On our way out we stopped by the Bassins Lumieres – an astounding video exhibit (if you’ve been to the Van Gogh exhibit it’s a similar theme).  This exhibit is presented in the old WW II submarine base and the show is reflected from the water in the holding pens.  We saw many of the Dutch masters and then contemporary art set to music – it was an incredible experience.

I’ve included a reel of the Christmas Markets here for a short visual of our voyage. 

We’ve done a lot (again) this year that included the barge trip in Wales. And of course Africa which was a dream adventure that took a year of preparation.  

In light of the last three years of intense transition, we have vowed to take it easier in 2025 – like a gap year – and complete our pool project (fortunately the major work is finally completed after 1.5 years) and some of our more simple projects including do-it-yourself landscaping.  And some local travel to the coastal regions with the idea we will primarily stay “in-country.” And I need to finish the protracted process of getting my French Driver’s License which is no small feat. 

But heck, otherwise we will take some time with friends and family lounging around the pool – an alien concept up until now.  

The human condition seems to warrant the idea of reflecting especially as the year closes out, like the pools that surround us, mirroring the effects gone by and contemplating our place in the world.  

Despite our otherwise “dreamlike” lifestyle we are not immune to the laws of entropy and have suffered much loss over the last year.  It began last December when we got the news a dear friend in California passed suddenly from complications to surgery – the shock reverberated through the household for months as he was expected to join us for the Tour de France and was like a brother to Bob.
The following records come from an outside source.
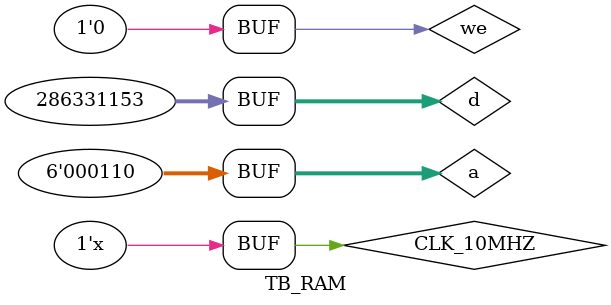
<source format=sv>
`timescale 1ns / 1ps

module TB_RAM();
    parameter PERIOD = 50;
    
    logic [5:0] a;
    logic [31:0] d;
    logic CLK_10MHZ;
    logic we;
    logic [31:0] spo;
    
    
    always #PERIOD CLK_10MHZ=~CLK_10MHZ;


    
    dist_mem_gen_0 your_instance_name 
    (
        .a       (a),      // input wire [5 : 0] a
        .d       (d),      // input wire [31 : 0] d
        .clk     (CLK_10MHZ),  // input wire clk
        .we      (we),    // input wire we
        .spo     (spo)  // output wire [31 : 0] spo
    );
   
    initial begin
    CLK_10MHZ = 1'b1;
    we = 1'b1;
    a = 6'b000000;
    d = 32'hAAAAAAAA;
    #(PERIOD*2);
    
    a = a + 1'b1;
    d = 32'hBBBBBBBB;
    #(PERIOD*2);
    
    a = a + 1'b1;
    d = 32'hCCCCCCCC;
    #(PERIOD*2);
    
    a = a + 1'b1;
    d = 32'hDDDDDDDD;
    #(PERIOD*2);
    
    a = a + 1'b1;
    d = 32'hEEEEEEEE;
    #(PERIOD*2);
    
    a = a + 1'b1;
    d = 32'hFFFFFFFF;
    #(PERIOD*2);
    
    a = a + 1'b1;
    d = 32'h11111111;
    #(PERIOD*2);
    
    we = 1'b0;
    a = 6'b000000;
//    d = 32'hAAAAAAAA;
    #(PERIOD*2);
    
    a = a + 1'b1;
//    d = 32'hBBBBBBBB;
    #(PERIOD*2);
    
    a = a + 1'b1;
//    d = 32'hCCCCCCCC;
    #(PERIOD*2);
    
    a = a + 1'b1;
//    d = 32'hDDDDDDDD;
    #(PERIOD*2);
    
    a = a + 1'b1;
//    d = 32'hEEEEEEEE;
    #(PERIOD*2);
    
    a = a + 1'b1;
//    d = 32'hFFFFFFFF;
    #(PERIOD*2);
    
    a = a + 1'b1;
//    d = 32'h11111111;
    #(PERIOD*2);
    
   
    end
    
endmodule

</source>
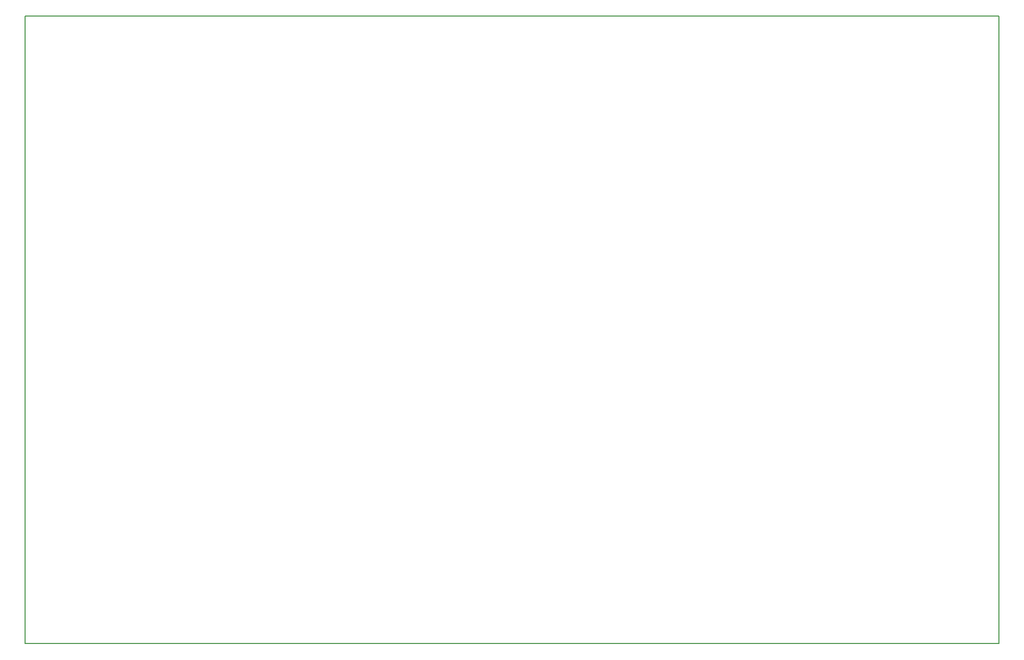
<source format=gbr>
%TF.GenerationSoftware,KiCad,Pcbnew,(6.0.11-0)*%
%TF.CreationDate,2023-03-06T23:41:58+01:00*%
%TF.ProjectId,elements,656c656d-656e-4747-932e-6b696361645f,rev?*%
%TF.SameCoordinates,Original*%
%TF.FileFunction,Profile,NP*%
%FSLAX46Y46*%
G04 Gerber Fmt 4.6, Leading zero omitted, Abs format (unit mm)*
G04 Created by KiCad (PCBNEW (6.0.11-0)) date 2023-03-06 23:41:58*
%MOMM*%
%LPD*%
G01*
G04 APERTURE LIST*
%TA.AperFunction,Profile*%
%ADD10C,0.203200*%
%TD*%
G04 APERTURE END LIST*
D10*
X230733600Y-158026100D02*
X230733600Y-51981100D01*
X230733600Y-51981100D02*
X66268600Y-51981100D01*
X66268600Y-158026100D02*
X230733600Y-158026100D01*
X66268600Y-51981100D02*
X66268600Y-158026100D01*
M02*

</source>
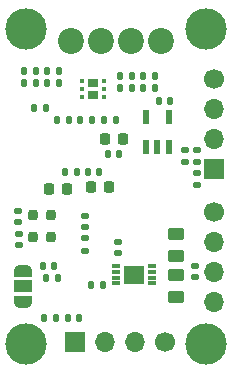
<source format=gts>
G04 #@! TF.GenerationSoftware,KiCad,Pcbnew,7.0.7*
G04 #@! TF.CreationDate,2023-10-16T22:19:58-07:00*
G04 #@! TF.ProjectId,DeploymentBoardV2.0,4465706c-6f79-46d6-956e-74426f617264,rev?*
G04 #@! TF.SameCoordinates,Original*
G04 #@! TF.FileFunction,Soldermask,Top*
G04 #@! TF.FilePolarity,Negative*
%FSLAX46Y46*%
G04 Gerber Fmt 4.6, Leading zero omitted, Abs format (unit mm)*
G04 Created by KiCad (PCBNEW 7.0.7) date 2023-10-16 22:19:58*
%MOMM*%
%LPD*%
G01*
G04 APERTURE LIST*
G04 Aperture macros list*
%AMRoundRect*
0 Rectangle with rounded corners*
0 $1 Rounding radius*
0 $2 $3 $4 $5 $6 $7 $8 $9 X,Y pos of 4 corners*
0 Add a 4 corners polygon primitive as box body*
4,1,4,$2,$3,$4,$5,$6,$7,$8,$9,$2,$3,0*
0 Add four circle primitives for the rounded corners*
1,1,$1+$1,$2,$3*
1,1,$1+$1,$4,$5*
1,1,$1+$1,$6,$7*
1,1,$1+$1,$8,$9*
0 Add four rect primitives between the rounded corners*
20,1,$1+$1,$2,$3,$4,$5,0*
20,1,$1+$1,$4,$5,$6,$7,0*
20,1,$1+$1,$6,$7,$8,$9,0*
20,1,$1+$1,$8,$9,$2,$3,0*%
%AMFreePoly0*
4,1,19,0.550000,-0.750000,0.000000,-0.750000,0.000000,-0.744911,-0.071157,-0.744911,-0.207708,-0.704816,-0.327430,-0.627875,-0.420627,-0.520320,-0.479746,-0.390866,-0.500000,-0.250000,-0.500000,0.250000,-0.479746,0.390866,-0.420627,0.520320,-0.327430,0.627875,-0.207708,0.704816,-0.071157,0.744911,0.000000,0.744911,0.000000,0.750000,0.550000,0.750000,0.550000,-0.750000,0.550000,-0.750000,
$1*%
%AMFreePoly1*
4,1,19,0.000000,0.744911,0.071157,0.744911,0.207708,0.704816,0.327430,0.627875,0.420627,0.520320,0.479746,0.390866,0.500000,0.250000,0.500000,-0.250000,0.479746,-0.390866,0.420627,-0.520320,0.327430,-0.627875,0.207708,-0.704816,0.071157,-0.744911,0.000000,-0.744911,0.000000,-0.750000,-0.550000,-0.750000,-0.550000,0.750000,0.000000,0.750000,0.000000,0.744911,0.000000,0.744911,
$1*%
G04 Aperture macros list end*
%ADD10RoundRect,0.250000X-0.450000X0.262500X-0.450000X-0.262500X0.450000X-0.262500X0.450000X0.262500X0*%
%ADD11RoundRect,0.140000X0.140000X0.170000X-0.140000X0.170000X-0.140000X-0.170000X0.140000X-0.170000X0*%
%ADD12RoundRect,0.135000X0.135000X0.185000X-0.135000X0.185000X-0.135000X-0.185000X0.135000X-0.185000X0*%
%ADD13C,3.500000*%
%ADD14RoundRect,0.200000X0.200000X0.250000X-0.200000X0.250000X-0.200000X-0.250000X0.200000X-0.250000X0*%
%ADD15RoundRect,0.140000X0.170000X-0.140000X0.170000X0.140000X-0.170000X0.140000X-0.170000X-0.140000X0*%
%ADD16R,0.750000X0.300000*%
%ADD17R,1.800000X1.650000*%
%ADD18RoundRect,0.140000X-0.170000X0.140000X-0.170000X-0.140000X0.170000X-0.140000X0.170000X0.140000X0*%
%ADD19RoundRect,0.135000X-0.135000X-0.185000X0.135000X-0.185000X0.135000X0.185000X-0.135000X0.185000X0*%
%ADD20RoundRect,0.135000X-0.185000X0.135000X-0.185000X-0.135000X0.185000X-0.135000X0.185000X0.135000X0*%
%ADD21RoundRect,0.135000X0.185000X-0.135000X0.185000X0.135000X-0.185000X0.135000X-0.185000X-0.135000X0*%
%ADD22RoundRect,0.225000X-0.225000X-0.250000X0.225000X-0.250000X0.225000X0.250000X-0.225000X0.250000X0*%
%ADD23RoundRect,0.140000X-0.140000X-0.170000X0.140000X-0.170000X0.140000X0.170000X-0.140000X0.170000X0*%
%ADD24RoundRect,0.147500X0.147500X0.172500X-0.147500X0.172500X-0.147500X-0.172500X0.147500X-0.172500X0*%
%ADD25RoundRect,0.225000X0.225000X0.250000X-0.225000X0.250000X-0.225000X-0.250000X0.225000X-0.250000X0*%
%ADD26RoundRect,0.147500X-0.147500X-0.172500X0.147500X-0.172500X0.147500X0.172500X-0.147500X0.172500X0*%
%ADD27R,0.425000X0.400000*%
%ADD28R,0.900000X0.650000*%
%ADD29FreePoly0,270.000000*%
%ADD30R,1.500000X1.000000*%
%ADD31FreePoly1,270.000000*%
%ADD32RoundRect,0.147500X-0.172500X0.147500X-0.172500X-0.147500X0.172500X-0.147500X0.172500X0.147500X0*%
%ADD33R,0.600000X1.200000*%
%ADD34C,1.700000*%
%ADD35O,1.700000X1.700000*%
%ADD36R,1.700000X1.700000*%
%ADD37C,2.200000*%
G04 APERTURE END LIST*
D10*
X40604600Y-45287400D03*
X40604600Y-47112400D03*
D11*
X35836800Y-38504157D03*
X34876800Y-38504157D03*
D12*
X33552002Y-35595000D03*
X32532002Y-35595000D03*
D13*
X43180000Y-54610000D03*
D12*
X28790001Y-32450000D03*
X27770001Y-32450000D03*
D14*
X30005000Y-45545000D03*
X30005000Y-43695000D03*
X28555000Y-43695000D03*
X28555000Y-45545000D03*
D12*
X30710001Y-31440000D03*
X29690001Y-31440000D03*
D13*
X27940000Y-54610000D03*
D15*
X35737800Y-46911200D03*
X35737800Y-45951200D03*
D16*
X35584000Y-47951500D03*
X35584000Y-48451500D03*
X35584000Y-48951500D03*
X35584000Y-49451500D03*
X38584000Y-49451500D03*
X38584000Y-48951500D03*
X38584000Y-48451500D03*
X38584000Y-47951500D03*
D17*
X37084000Y-48701500D03*
D13*
X27940000Y-27940000D03*
D18*
X27290000Y-45272500D03*
X27290000Y-46232500D03*
D19*
X29630000Y-49002500D03*
X30650000Y-49002500D03*
X30540000Y-35600000D03*
X31560000Y-35600000D03*
D20*
X42418000Y-40088400D03*
X42418000Y-41108400D03*
D19*
X34530000Y-35580000D03*
X35550000Y-35580000D03*
X35850000Y-31850000D03*
X36870000Y-31850000D03*
D21*
X32880000Y-46662499D03*
X32880000Y-45642499D03*
D22*
X33425000Y-41322500D03*
X34975000Y-41322500D03*
D19*
X37790001Y-32879999D03*
X38810001Y-32879999D03*
D23*
X39159800Y-34036800D03*
X40119800Y-34036800D03*
D11*
X34414400Y-49555400D03*
X33454400Y-49555400D03*
D24*
X32425000Y-52400200D03*
X31455000Y-52400200D03*
D11*
X32205000Y-40002500D03*
X31245000Y-40002500D03*
D12*
X29610000Y-34620200D03*
X28590000Y-34620200D03*
D25*
X31382000Y-41452800D03*
X29832000Y-41452800D03*
D23*
X29329999Y-47982500D03*
X30289999Y-47982500D03*
D19*
X35850000Y-32880000D03*
X36870000Y-32880000D03*
D24*
X38804994Y-31850000D03*
X37834994Y-31850000D03*
D12*
X30730000Y-32460000D03*
X29710000Y-32460000D03*
D13*
X43180000Y-27940000D03*
D10*
X40614600Y-48769900D03*
X40614600Y-50594900D03*
D26*
X27765001Y-31430000D03*
X28735001Y-31430000D03*
D27*
X32692000Y-32330000D03*
X32692000Y-32980000D03*
X32692000Y-33630000D03*
X34568000Y-33630000D03*
X34568000Y-32980000D03*
X34568000Y-32330000D03*
D28*
X33630000Y-32505000D03*
X33630000Y-33455000D03*
D29*
X27630000Y-48392500D03*
D30*
X27630000Y-49692500D03*
D31*
X27630000Y-50992500D03*
D19*
X29460000Y-52400200D03*
X30480000Y-52400200D03*
D15*
X27260000Y-44252500D03*
X27260000Y-43292500D03*
D32*
X32890000Y-43727500D03*
X32890000Y-44697500D03*
D23*
X33145000Y-40012500D03*
X34105000Y-40012500D03*
D18*
X41376600Y-38188000D03*
X41376600Y-39148000D03*
D20*
X42418000Y-38174200D03*
X42418000Y-39194200D03*
D15*
X42194600Y-48932400D03*
X42194600Y-47972400D03*
D25*
X36144826Y-37211000D03*
X34594826Y-37211000D03*
D33*
X38089800Y-37896800D03*
X39039800Y-37896800D03*
X39989800Y-37896800D03*
X39989800Y-35396800D03*
X38089800Y-35396800D03*
D34*
X43815000Y-32156400D03*
D35*
X43815000Y-34696400D03*
X43815000Y-37236400D03*
D36*
X43815000Y-39776400D03*
D34*
X43815000Y-43434000D03*
D35*
X43815000Y-45974000D03*
X43815000Y-48514000D03*
X43815000Y-51054000D03*
D34*
X39700200Y-54432200D03*
D35*
X37160200Y-54432200D03*
X34620200Y-54432200D03*
D36*
X32080200Y-54432200D03*
D37*
X31750000Y-28930000D03*
X34290000Y-28930000D03*
X36830000Y-28930000D03*
X39370000Y-28930000D03*
M02*

</source>
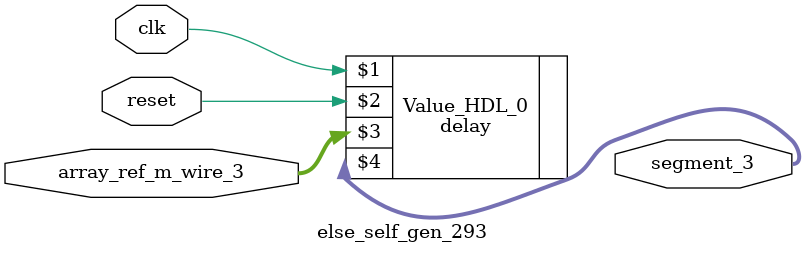
<source format=v>
module else_self_gen_293( input clk, input reset, input [31:0]array_ref_m_wire_3, output [31:0]segment_3); 
	wire [31:0]segment_3;
	//Proceed with segment_3 = array_ref_m_wire_3
	delay Value_HDL_0 ( clk, reset, array_ref_m_wire_3, segment_3);
endmodule
</source>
Then Bob lost three aunts in the span of a few months and then the lovely Yvonne (Bob’s sister-in-law) lost her interminable battle with cancer the night before we left for Africa.  We turned around within a few days after returning and flew to the UK for her funeral.  

Then…soon after I received news that my Aunty Alice passed away quietly in the night at 99 years old.  This loss closed a final chapter in the Eugene, Oregon legacy that brought such fond memories, and made me feel like a child again. 

Finally, while all this was going on, my brother was diagnosed with dementia; this heartbreaking news from the States will warrant a trip back – the only time we will probably venture out of France in 2025. 

We mourn their passing and are grateful for the time we have spent in their presence.  

Auld Lang Syne will have a new meaning for us this year as we stare into the reflecting pool of life and continue to cultivate gratitude for the time we have left on this earth, and pray for better times for those who are less fortunate than us.